On OzPolitics and Bishop Holloway

A couple of items which attracted my attention in today’s Australian.

1. George Megalogenis: Nation leans to the Left.

This makes a great deal of sense, I think.

IT’S the trend that dare not speak its name because neither side of politics is accustomed to thinking about the electorate in this way. But Australia, for the time being, has tilted leftward in a way it has never done before.

Every Newspoll since Kevin Rudd became Labor leader in December 2006 has seen the Centre Left gather more than 50 per cent of the primary vote; a prospective landslide in anyone’s language. Centre Left in this context means Labor and the Greens. The Coalition, by contrast, has not reached 40 per cent on its primary since the previous federal election.

Even in its reform heyday of the 1980s, when Bob Hawke enjoyed record approval ratings, the Centre Left never had more than a month’s worth of Newspolls with a primary voting intention above 50 per cent, namely in June 1987. Back then the nation’s third party was the Australian Democrats, an offshoot of the progressive side of the Liberals. Today the third party, the Greens, is to the left of Labor…
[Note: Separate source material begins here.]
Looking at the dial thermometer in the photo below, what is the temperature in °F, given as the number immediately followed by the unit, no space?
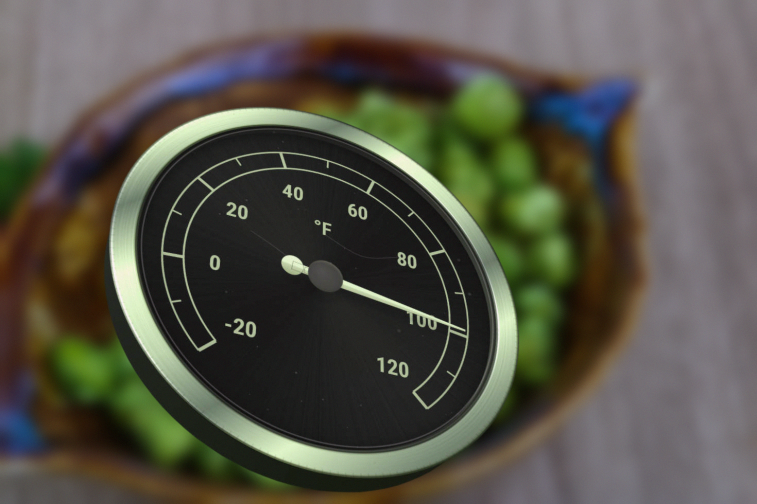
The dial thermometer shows 100°F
The original in print has a handy graph.

2. Stephen Jewell:  Doubting cleric’s church in exile.

I have in the past referred you to Richard Holloway, former Anglican Primus of Scotland: here and here. He has just published a new book, Between the Monster and the Saint. Australian publisher Text has taken it up. On 6 April Phillip Adams interviewed Holloway. It was an excellent interview.  I have also uploaded the relevant extract to my new eSnips account.